(Exercise instructions) Please reproduce the article about Judith Farris word for word.

(Page text)
If having a well-known university can help attract new business and industry to a community, having a well-known teacher could likely help a university attract new students. It's even more likely if you're talking about a teacher who has shared the stage with Luciano Pavarotti; performed at Carnegie Hall; and taught Broadway stars like Matthew Broderick and Tyne Daly, the answer is yes...

Charles Francis
Judith Farris inside the Rust Flexible Theater in the River Campus of the Southeast Missouri State University (Laura Simon)
Judith Farris inside the Rust Flexible Theater in the River Campus of the Southeast Missouri State University (Laura Simon)

If having a well-known university can help attract new business and industry to a community, having a well-known teacher could likely help a university attract new students.

It's even more likely if you're talking about a teacher who has shared the stage with Luciano Pavarotti; performed at Carnegie Hall; and taught Broadway stars like Matthew Broderick and Tyne Daly, the answer is yes.

(Material shown)
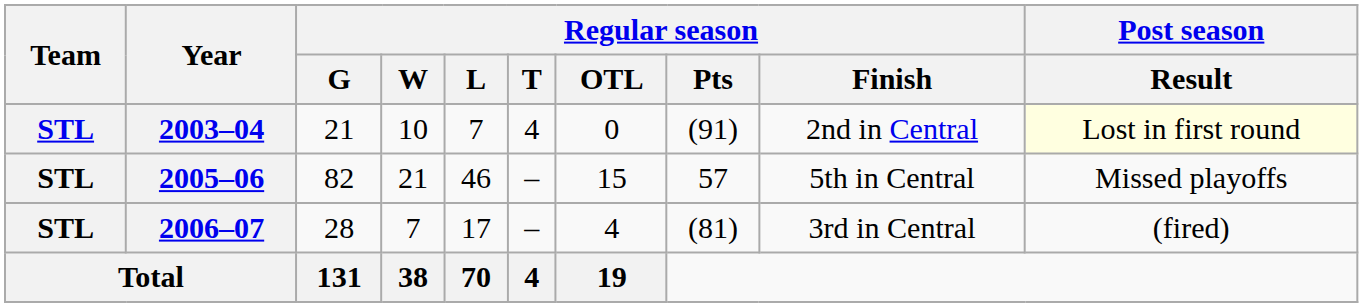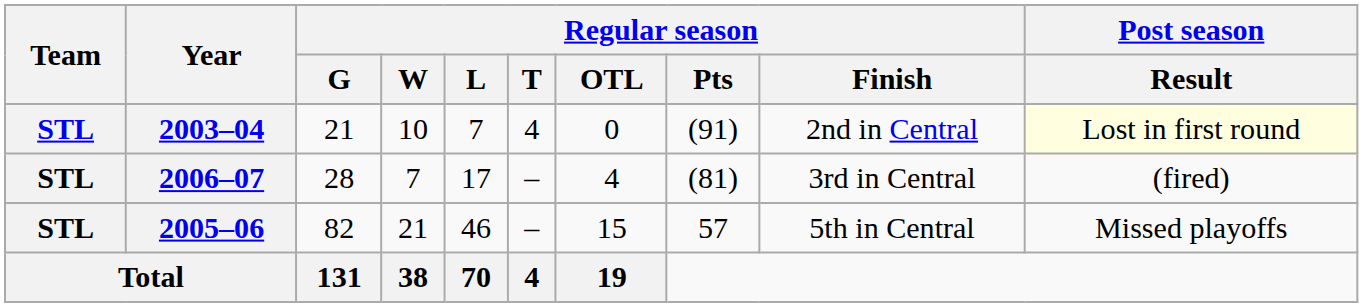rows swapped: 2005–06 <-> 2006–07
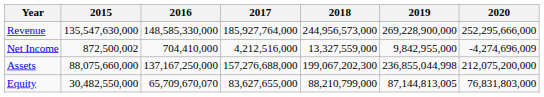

---

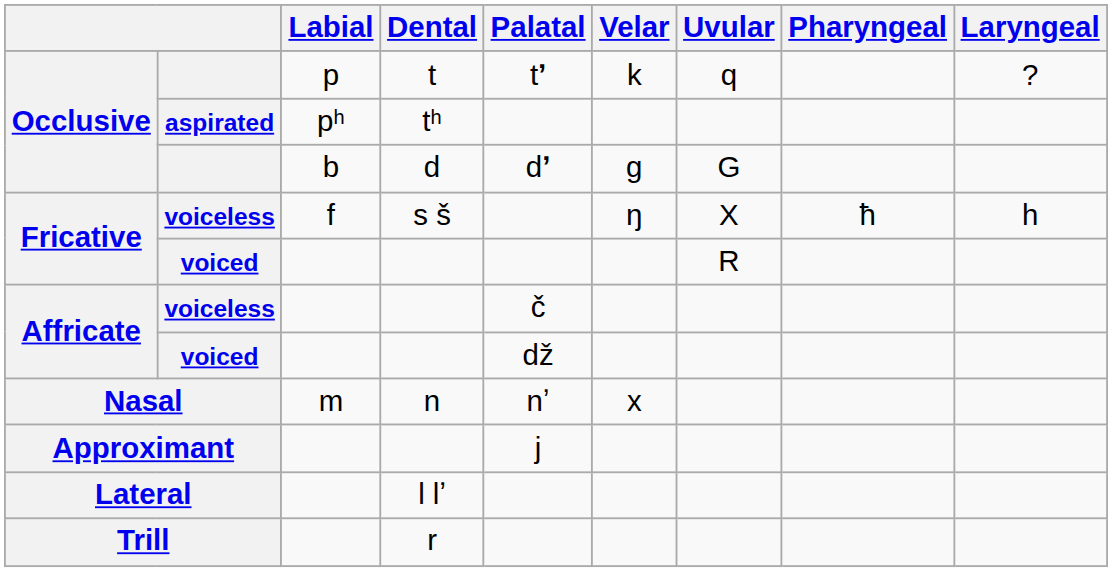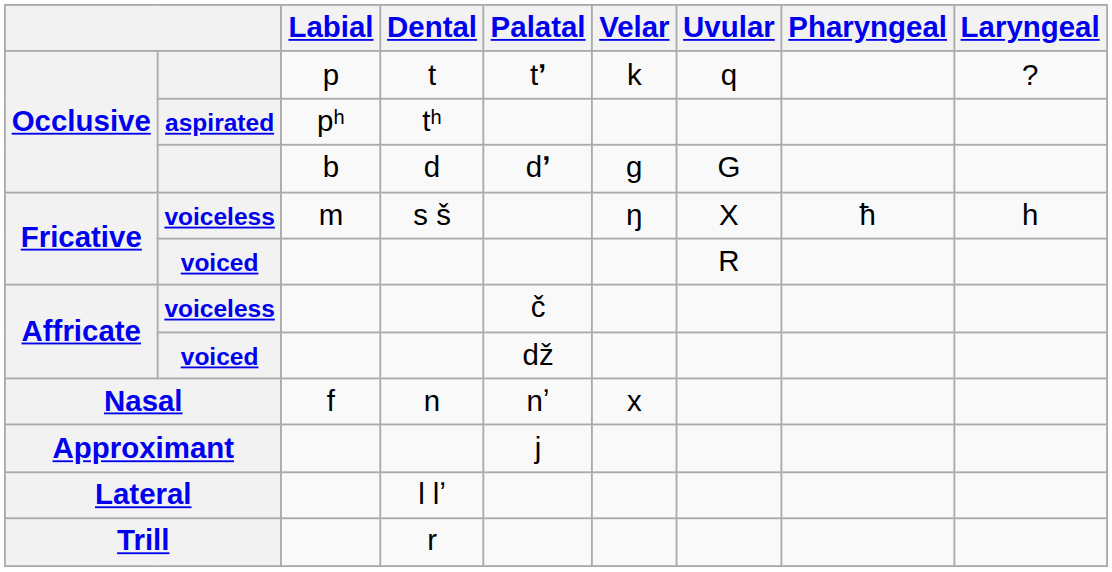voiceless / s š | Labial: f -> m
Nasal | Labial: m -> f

(Response to this task)
If having a well-known university can help attract new business and industry to a community, having a well-known teacher could likely help a university attract new students. It's even more likely if you're talking about a teacher who has shared the stage with Luciano Pavarotti; performed at Carnegie Hall; and taught Broadway stars like Matthew Broderick and Tyne Daly, the answer is yes...

Charles Francis
Judith Farris inside the Rust Flexible Theater in the River Campus of the Southeast Missouri State University (Laura Simon)
Judith Farris inside the Rust Flexible Theater in the River Campus of the Southeast Missouri State University (Laura Simon)

If having a well-known university can help attract new business and industry to a community, having a well-known teacher could likely help a university attract new students.

It's even more likely if you're talking about a teacher who has shared the stage with Luciano Pavarotti; performed at Carnegie Hall; and taught Broadway stars like Matthew Broderick and Tyne Daly, the answer is yes.